A pancreatic cancer therapy that utilizes injections of antibodies can double the survival rate of patients and represents a breakthrough in treating the disease, researchers announced yesterday in Taipei.
Lee Wen-hwa (李文華), chancellor of the China Medical University in Taichung and an Academia Sinica research fellow, told a news conference in Taipei that his team discovered that the cancer cells trigger the over-expression of the IL17RB receptor, a protein in the plasma membrane of surface pancreatic cancer cells that receives chemical signals.
The phenomenon is also seen in breast cancer cells, and his team had success in using the antibody to treat breast cancer.
“From our previous research, we knew that the over-expression of the IL17RB receptor positively correlates with conditions or breast cancer — the higher the level of over-expression, the worse the breast cancer becomes,” Lee said.

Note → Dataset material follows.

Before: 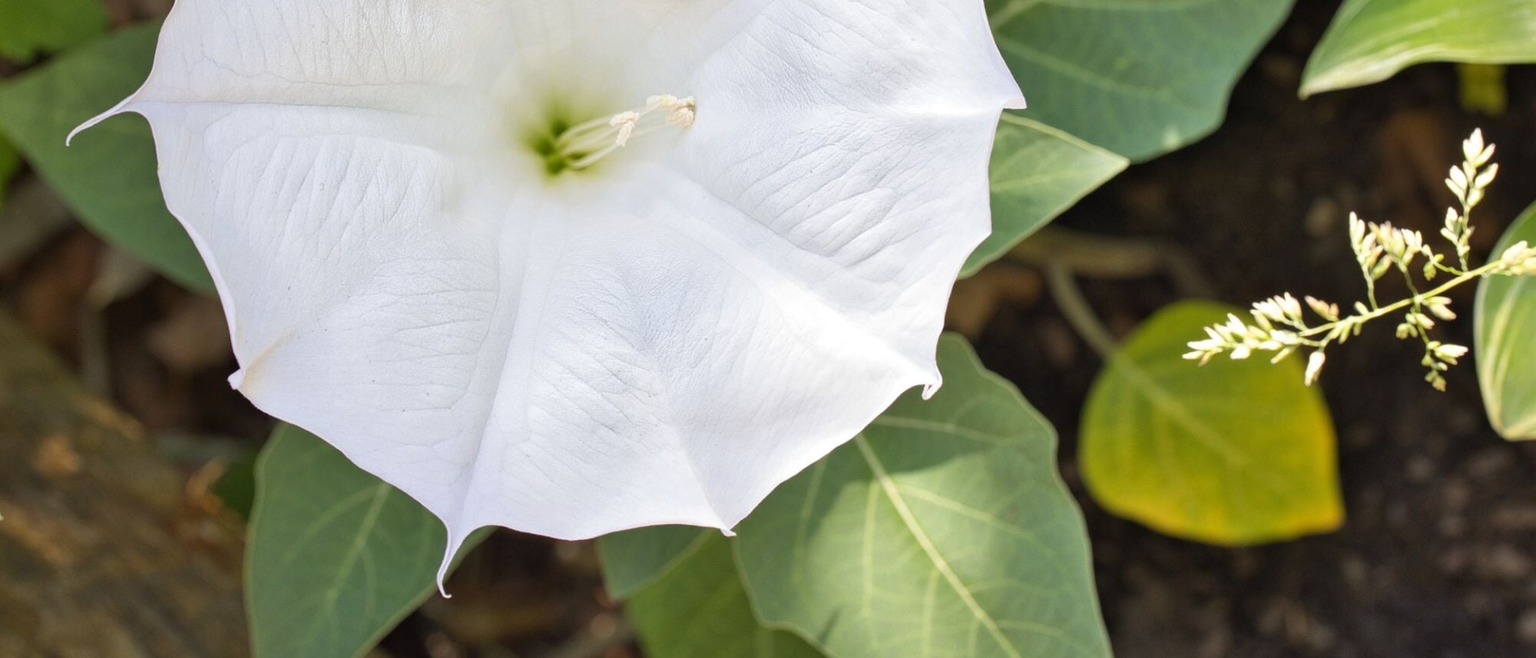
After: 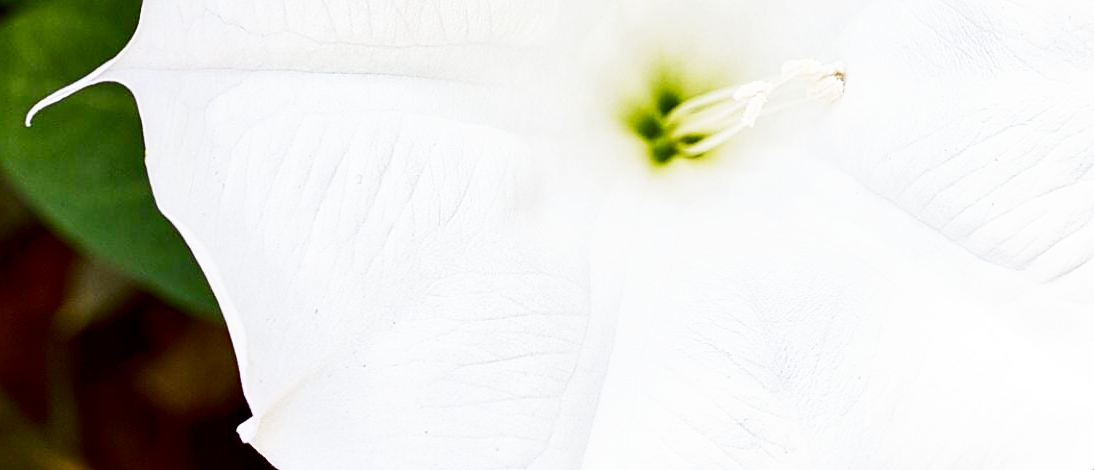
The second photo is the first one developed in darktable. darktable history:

Hoping to replicate the success they had in treating breast cancer, the research team used the antibody targeting IL17RB on mice whose pancreases had been implanted with cancer cells and found that the survival rate of the mice doubled, from an average of 60 days to 120 days.
The antibody severs the intercellular pathway between IL17RB and chemokine, a protein secreted by cells that plays a key role in metastasis, thereby curbing the transfer of cancer cells, Lee said.
“When we cut the mice open, their lungs and livers were completely free from pancreatic cancer cells, indicating that the metastasis had been suppressed,” he said.
In addition, since IL17RB plays an insignificant role in other parts of the human body, targeting this receptor with an antibody causes minimal side effects, he said.
The findings also provide hope of treating other types of cancer that cause the over-expression of IL17RB, such as bladder cancer, oral cancer and some brain tumors, Lee said.
Pancreatic cancer is the 13th- most common cancer in the nation and is usually considered incurable, he said.
Because pancreatic cancer cells can move to other organs, operating on patients is very difficult and existing chemotherapy treatments can only extend a patient’s life by three to six months, he said.
More than 70 percent of people with pancreatic cancer die less than one year after diagnosis and about 90 percent of them die within five years, he said.
Lee said the antibody must be moderated for use on humans, which will take one to two years, and it must undergo clinical trials.
“Once it passes the clinical tests, it will enter mass production. We hope that it will become available for clinical use in five years,” he said.
A provisional patent application for the antibody was filed last year and the assessment of the patent will begin in June, Lee said.
A paper on the team’s research findings was submitted to the Journal of Experimental Medicine in September last year and was published on Tuesday last week.